Bref, le masculin, tout comme le féminin, n'est ni homogène, ni univoque et il serait plus juste de parler de masculinités et de paternités plurielles, comme d'ailleurs de maternités plurielles et de reconnaître, comme le suggèrent les éditrices de ce livre, l'existence de vécus maternels, mais aussi paternels, diversifiés et complexes. En effet, complexité il y a à tirer des conclusions à propos des rapports des hommes à la paternité dans la mesure où tout ne dépend pas seulement du genre. Comme on l'a vu, plusieurs études montrent l'importance des inégalités de classe dans le rapport des hommes à leurs enfants.

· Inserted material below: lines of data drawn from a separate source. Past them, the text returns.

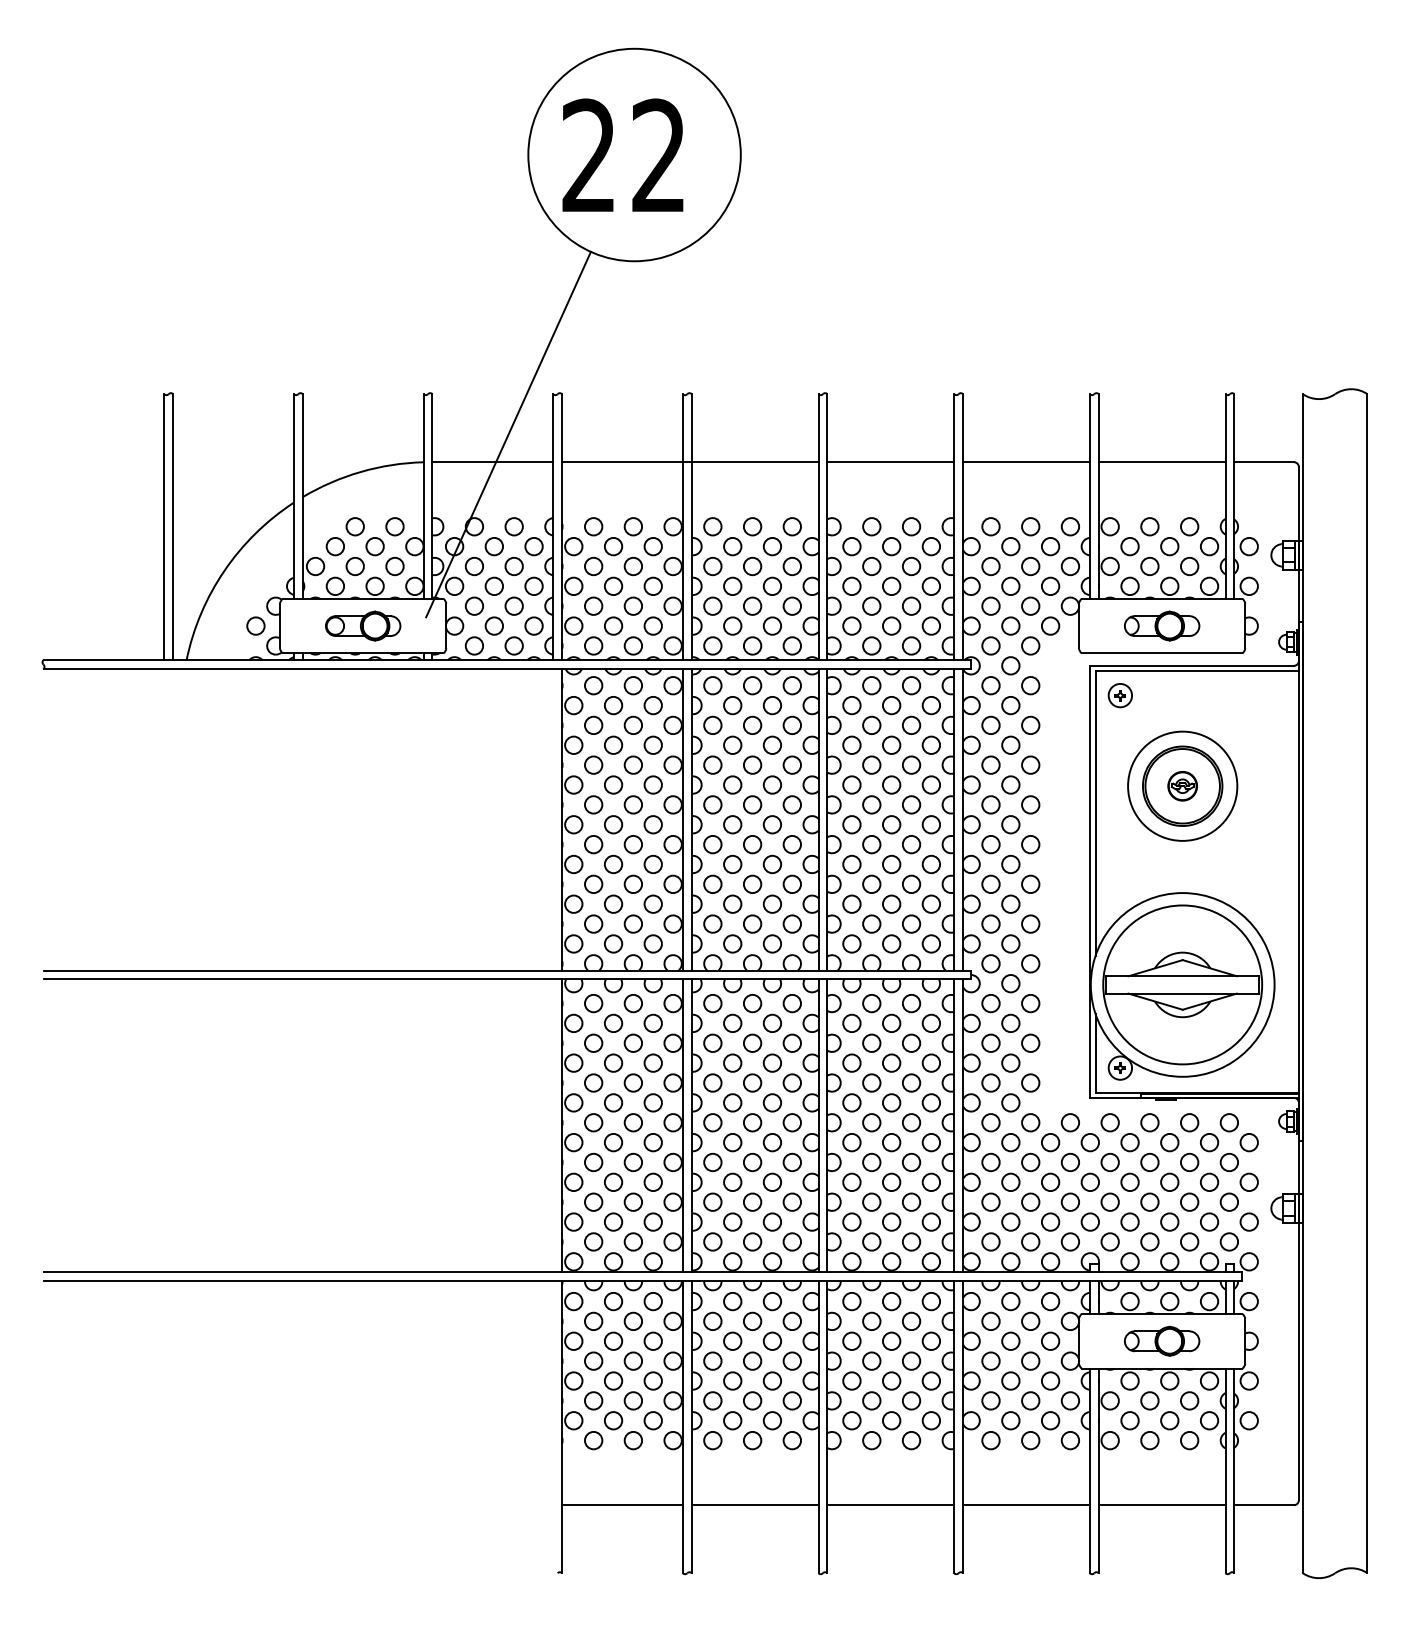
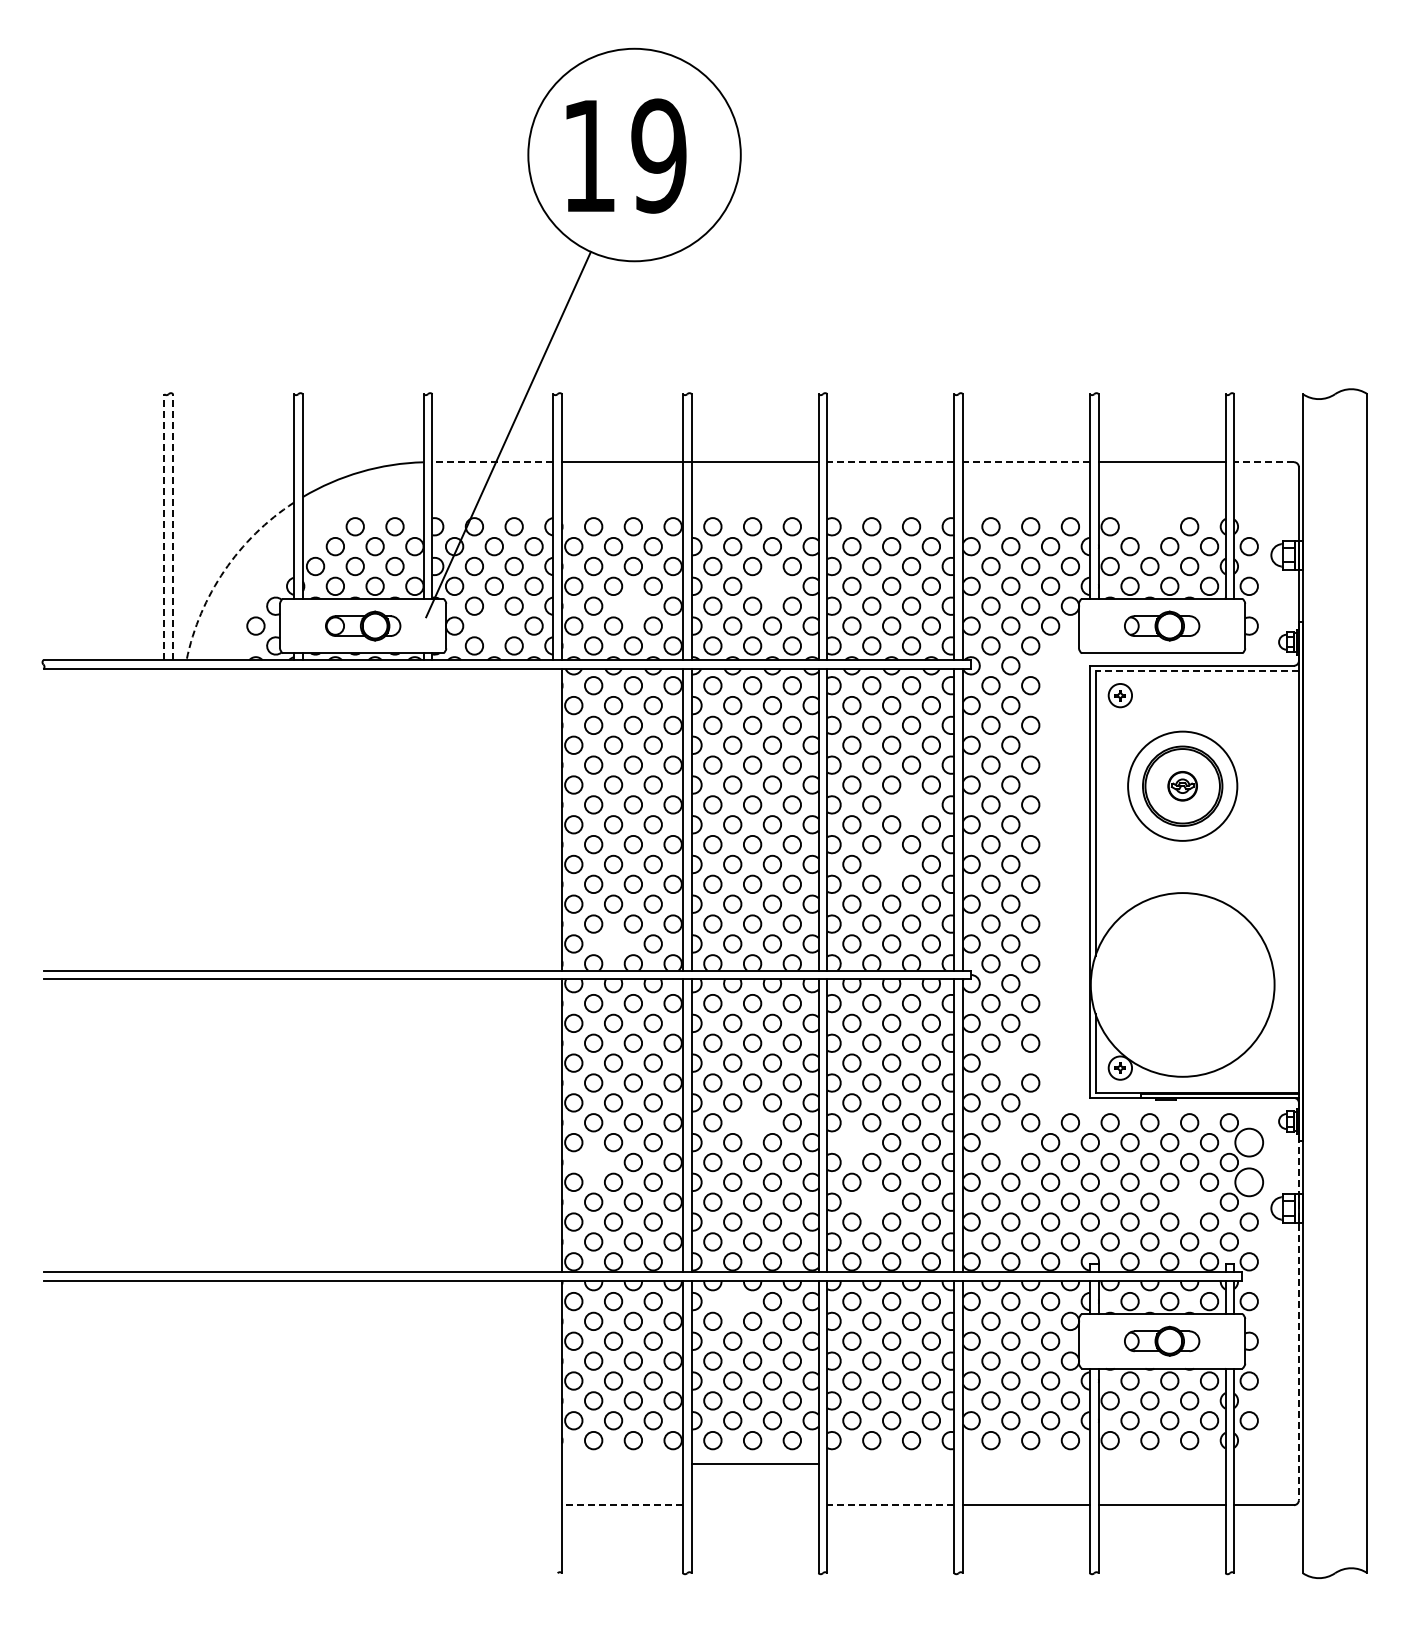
text at (624, 155): 22 -> 19
line at (492, 462): solid -> dashed
line at (890, 462): solid -> dashed
line at (1025, 462): solid -> dashed
line at (1264, 462): solid -> dashed
circle at (1149, 526): present -> none
line at (164, 527): solid -> dashed
line at (173, 527): solid -> dashed
arc at (224, 570): solid -> dashed
circle at (771, 585): present -> none
circle at (632, 605): present -> none
circle at (493, 625): present -> none
line at (1197, 670): solid -> dashed
circle at (911, 804): present -> none
circle at (891, 864): present -> none
circle at (613, 943): present -> none
part at (1182, 984): present -> none
circle at (1010, 1062): present -> none
circle at (752, 1122): present -> none
circle at (851, 1142): present -> none
circle at (1010, 1142): present -> none
circle at (1248, 1142) diameter: 17 px -> 28 px
circle at (593, 1162): present -> none
circle at (1248, 1182) diameter: 17 px -> 28 px
circle at (871, 1201): present -> none
circle at (1189, 1201): present -> none
circle at (732, 1301): present -> none
line at (1298, 1301): solid -> dashed
line at (621, 1505): solid -> dashed
line at (754, 1505) position: (754, 1505) -> (754, 1464)
line at (890, 1505): solid -> dashed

Il m'apparaît donc important, dans les recherches à venir sur la famille, d'articuler rapport de sexe et rapport de classe. À cet égard, on assiste aujourd'hui à:

«Un décalage entre l'évolution des normes, la diversification des modes de vie, l'expérimentation de nouvelles relations amoureuses, les aspirations à l'égalité entre les sexes, d'une part, et la rigidité des formes sociales de division du travail, dans la famille et dans l'entreprise, la persistance de formes communautaires de domination des hommes sur les femmes, dans la sphère domestique et dans le champ politique d'autre part» (Dubar, 2000: 70).

C'est donc dire que le sens des transformations de la famille est et sera fortement lié à l'évolution des rapports sociaux de classe et de sexe, de même qu'à la question des statuts socioprofessionnels et des nouvelles formes de travail -atypique, à temps partiel, au noir, etc- qui touchent particulièrement les femmes.